Gene regulatory network inference is a venus fly trap for quants

We learn about LASSO and regression trees and dynamic mode decomposition and “Bayesian mechanics” and Kalman filters and transformers, and we get excited to solve real problems with these models. Maybe we start thinking about assumptions – e.g. my predictors are supposed to have not too much correlation for LASSO model selection consistency, and oh yeah I only have mRNA data, so I hope the protein activity in my cells relies on uninterrupted mRNA production. Oh and some of the variation is measurement error, not biological variation, so let’s build in a Gaussian or Binomial error model. And we have some guesses about the network structure, so let’s use those as a prior for Bayesian model averaging. Wow, this is turning into a ton of work! Throw in a demo on a real dataset.
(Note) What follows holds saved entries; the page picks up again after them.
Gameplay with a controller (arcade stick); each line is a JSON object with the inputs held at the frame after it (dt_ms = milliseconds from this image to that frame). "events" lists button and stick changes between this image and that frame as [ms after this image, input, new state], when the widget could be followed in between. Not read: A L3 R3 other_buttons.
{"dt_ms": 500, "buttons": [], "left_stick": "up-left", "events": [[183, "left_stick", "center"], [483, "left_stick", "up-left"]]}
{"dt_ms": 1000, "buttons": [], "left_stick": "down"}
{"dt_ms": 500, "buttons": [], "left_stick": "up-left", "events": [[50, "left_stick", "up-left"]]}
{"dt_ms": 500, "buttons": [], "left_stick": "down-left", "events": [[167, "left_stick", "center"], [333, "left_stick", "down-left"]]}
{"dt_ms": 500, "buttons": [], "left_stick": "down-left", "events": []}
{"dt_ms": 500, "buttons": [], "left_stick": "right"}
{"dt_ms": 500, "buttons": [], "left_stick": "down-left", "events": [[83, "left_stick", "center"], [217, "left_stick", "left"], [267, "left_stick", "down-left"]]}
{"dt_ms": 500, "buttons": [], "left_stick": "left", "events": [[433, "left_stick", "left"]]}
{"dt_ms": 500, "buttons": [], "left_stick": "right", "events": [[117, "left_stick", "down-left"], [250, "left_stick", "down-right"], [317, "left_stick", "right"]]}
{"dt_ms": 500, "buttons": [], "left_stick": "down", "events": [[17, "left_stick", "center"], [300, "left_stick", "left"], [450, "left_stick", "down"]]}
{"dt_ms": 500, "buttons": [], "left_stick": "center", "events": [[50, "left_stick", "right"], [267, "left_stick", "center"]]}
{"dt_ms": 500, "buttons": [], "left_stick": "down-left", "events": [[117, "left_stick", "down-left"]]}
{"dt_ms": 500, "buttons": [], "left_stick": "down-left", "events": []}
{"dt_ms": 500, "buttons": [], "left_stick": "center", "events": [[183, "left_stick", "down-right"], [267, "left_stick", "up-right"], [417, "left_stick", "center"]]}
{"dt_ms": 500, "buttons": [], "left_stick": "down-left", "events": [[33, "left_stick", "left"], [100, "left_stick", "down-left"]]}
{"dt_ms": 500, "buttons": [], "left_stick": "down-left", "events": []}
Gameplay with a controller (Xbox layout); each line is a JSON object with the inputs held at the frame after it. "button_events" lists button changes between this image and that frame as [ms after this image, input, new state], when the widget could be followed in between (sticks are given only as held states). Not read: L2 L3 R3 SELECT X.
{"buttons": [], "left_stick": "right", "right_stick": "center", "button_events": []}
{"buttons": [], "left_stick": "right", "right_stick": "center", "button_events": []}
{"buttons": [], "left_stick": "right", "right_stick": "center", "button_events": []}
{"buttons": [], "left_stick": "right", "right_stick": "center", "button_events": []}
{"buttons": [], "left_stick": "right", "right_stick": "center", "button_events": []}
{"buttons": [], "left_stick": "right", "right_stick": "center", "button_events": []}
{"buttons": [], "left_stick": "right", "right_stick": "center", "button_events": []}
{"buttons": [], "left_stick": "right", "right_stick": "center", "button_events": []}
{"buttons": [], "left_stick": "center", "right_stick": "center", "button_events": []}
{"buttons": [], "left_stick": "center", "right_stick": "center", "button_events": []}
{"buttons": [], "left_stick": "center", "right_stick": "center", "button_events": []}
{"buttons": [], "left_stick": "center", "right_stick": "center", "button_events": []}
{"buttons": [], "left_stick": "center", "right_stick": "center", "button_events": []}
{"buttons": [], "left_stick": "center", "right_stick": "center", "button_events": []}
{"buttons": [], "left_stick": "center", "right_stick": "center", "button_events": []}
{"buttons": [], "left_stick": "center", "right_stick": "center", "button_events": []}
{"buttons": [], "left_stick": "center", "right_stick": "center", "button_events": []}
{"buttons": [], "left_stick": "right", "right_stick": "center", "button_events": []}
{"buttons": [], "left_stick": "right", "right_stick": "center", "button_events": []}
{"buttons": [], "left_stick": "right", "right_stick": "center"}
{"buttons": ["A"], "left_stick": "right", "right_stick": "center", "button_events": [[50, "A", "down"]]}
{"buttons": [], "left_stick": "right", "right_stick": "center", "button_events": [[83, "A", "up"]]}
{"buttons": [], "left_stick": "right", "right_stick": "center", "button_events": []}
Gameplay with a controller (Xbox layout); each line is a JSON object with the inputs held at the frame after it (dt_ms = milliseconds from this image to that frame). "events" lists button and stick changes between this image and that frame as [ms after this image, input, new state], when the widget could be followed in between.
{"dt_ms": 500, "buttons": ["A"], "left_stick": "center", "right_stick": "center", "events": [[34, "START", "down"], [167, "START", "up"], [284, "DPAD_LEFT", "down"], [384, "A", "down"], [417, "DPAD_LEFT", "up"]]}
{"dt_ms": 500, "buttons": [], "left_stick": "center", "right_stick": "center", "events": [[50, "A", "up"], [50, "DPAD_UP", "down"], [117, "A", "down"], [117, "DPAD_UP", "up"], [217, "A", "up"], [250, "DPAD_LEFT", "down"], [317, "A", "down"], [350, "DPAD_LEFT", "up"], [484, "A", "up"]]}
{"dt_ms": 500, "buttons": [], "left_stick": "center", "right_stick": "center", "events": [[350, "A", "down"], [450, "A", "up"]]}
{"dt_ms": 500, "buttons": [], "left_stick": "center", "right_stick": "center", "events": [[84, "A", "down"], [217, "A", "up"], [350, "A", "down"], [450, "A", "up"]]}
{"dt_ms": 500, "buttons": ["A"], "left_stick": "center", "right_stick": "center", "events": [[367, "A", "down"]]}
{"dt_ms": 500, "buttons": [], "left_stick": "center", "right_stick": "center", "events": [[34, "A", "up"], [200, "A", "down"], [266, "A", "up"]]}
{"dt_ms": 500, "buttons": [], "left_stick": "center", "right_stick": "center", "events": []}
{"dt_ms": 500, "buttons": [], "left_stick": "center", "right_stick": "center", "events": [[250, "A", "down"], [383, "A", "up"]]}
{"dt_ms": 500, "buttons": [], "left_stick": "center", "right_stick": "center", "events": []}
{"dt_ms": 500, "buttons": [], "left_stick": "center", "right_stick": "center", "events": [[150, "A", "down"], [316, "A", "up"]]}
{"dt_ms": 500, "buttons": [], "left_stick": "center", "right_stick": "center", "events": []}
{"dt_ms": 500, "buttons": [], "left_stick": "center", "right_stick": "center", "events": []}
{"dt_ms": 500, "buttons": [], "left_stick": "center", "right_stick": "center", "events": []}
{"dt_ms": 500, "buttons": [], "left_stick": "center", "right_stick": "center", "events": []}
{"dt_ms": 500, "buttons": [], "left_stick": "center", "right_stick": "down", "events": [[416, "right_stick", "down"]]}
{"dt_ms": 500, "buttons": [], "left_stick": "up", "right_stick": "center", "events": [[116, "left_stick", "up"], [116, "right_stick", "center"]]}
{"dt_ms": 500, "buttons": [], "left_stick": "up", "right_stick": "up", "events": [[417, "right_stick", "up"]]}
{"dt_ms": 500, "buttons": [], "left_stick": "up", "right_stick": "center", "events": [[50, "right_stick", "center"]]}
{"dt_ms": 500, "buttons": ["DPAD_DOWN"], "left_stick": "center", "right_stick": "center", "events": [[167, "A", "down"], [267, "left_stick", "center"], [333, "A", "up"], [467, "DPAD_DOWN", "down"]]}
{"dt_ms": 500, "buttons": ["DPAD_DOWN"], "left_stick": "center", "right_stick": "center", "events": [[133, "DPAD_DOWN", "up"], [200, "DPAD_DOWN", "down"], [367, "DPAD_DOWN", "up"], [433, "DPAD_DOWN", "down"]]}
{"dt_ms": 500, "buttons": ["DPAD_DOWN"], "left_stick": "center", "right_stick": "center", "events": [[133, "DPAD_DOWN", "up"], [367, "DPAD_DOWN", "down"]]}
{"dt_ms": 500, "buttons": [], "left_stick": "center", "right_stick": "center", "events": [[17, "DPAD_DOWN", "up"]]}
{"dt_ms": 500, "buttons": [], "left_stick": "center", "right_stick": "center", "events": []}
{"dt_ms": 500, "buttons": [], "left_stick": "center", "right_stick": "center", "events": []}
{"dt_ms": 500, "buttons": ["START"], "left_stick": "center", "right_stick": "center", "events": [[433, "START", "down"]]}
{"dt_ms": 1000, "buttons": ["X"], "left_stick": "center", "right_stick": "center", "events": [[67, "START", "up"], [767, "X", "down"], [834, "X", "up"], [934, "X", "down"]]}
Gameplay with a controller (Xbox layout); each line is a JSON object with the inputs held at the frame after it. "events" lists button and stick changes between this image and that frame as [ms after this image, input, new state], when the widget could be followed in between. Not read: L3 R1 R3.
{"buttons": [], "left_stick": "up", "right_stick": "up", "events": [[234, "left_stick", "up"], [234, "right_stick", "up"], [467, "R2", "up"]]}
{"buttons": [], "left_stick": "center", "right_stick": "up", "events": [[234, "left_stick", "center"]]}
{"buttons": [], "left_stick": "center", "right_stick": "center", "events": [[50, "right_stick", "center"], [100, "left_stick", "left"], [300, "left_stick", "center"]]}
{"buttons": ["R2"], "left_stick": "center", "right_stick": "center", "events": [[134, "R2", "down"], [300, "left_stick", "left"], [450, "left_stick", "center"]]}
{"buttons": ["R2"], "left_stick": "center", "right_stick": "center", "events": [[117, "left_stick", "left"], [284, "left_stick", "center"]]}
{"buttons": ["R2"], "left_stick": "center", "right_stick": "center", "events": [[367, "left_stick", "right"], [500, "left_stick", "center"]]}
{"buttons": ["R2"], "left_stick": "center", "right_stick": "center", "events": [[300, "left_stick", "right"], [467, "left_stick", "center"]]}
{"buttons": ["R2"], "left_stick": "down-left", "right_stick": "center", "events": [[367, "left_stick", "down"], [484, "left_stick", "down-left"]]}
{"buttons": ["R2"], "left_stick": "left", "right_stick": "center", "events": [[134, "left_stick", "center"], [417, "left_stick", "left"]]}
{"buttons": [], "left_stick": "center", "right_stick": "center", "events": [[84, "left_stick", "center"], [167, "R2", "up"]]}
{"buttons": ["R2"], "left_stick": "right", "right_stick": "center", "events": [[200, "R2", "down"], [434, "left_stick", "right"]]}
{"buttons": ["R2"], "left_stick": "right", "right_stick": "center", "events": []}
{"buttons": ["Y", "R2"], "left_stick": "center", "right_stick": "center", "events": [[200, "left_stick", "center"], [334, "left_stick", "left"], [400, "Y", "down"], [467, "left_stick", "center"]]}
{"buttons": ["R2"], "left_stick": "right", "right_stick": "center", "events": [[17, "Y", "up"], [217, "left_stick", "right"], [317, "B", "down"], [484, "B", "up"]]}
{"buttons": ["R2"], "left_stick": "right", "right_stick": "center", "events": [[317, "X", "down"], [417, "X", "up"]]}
OK, great, we’re done.

… I guess maybe we should check the results. Let’s (simulate) (some) (data) and maybe also compare to portions of known networks in well-studied organisms (BEELINE, DREAM5, Djordjevic, McCalla). Wow, this is even more work! And the precision-recall tradeoffs look pretty bad. Huh …

… ok, maybe we can’t get the whole network. Fine. If someone can ChIP and KO a single transcription factor and publish a paper on that – which, to be clear, is common and worthwhile – then maybe I can still have a positive impact by recovering a subset of a gene regulatory network with high confidence. So let’s get some p-values and run some multiple testing correction and just skim off the top of the list. Throw in a real-data demo. OK, great, we’re done.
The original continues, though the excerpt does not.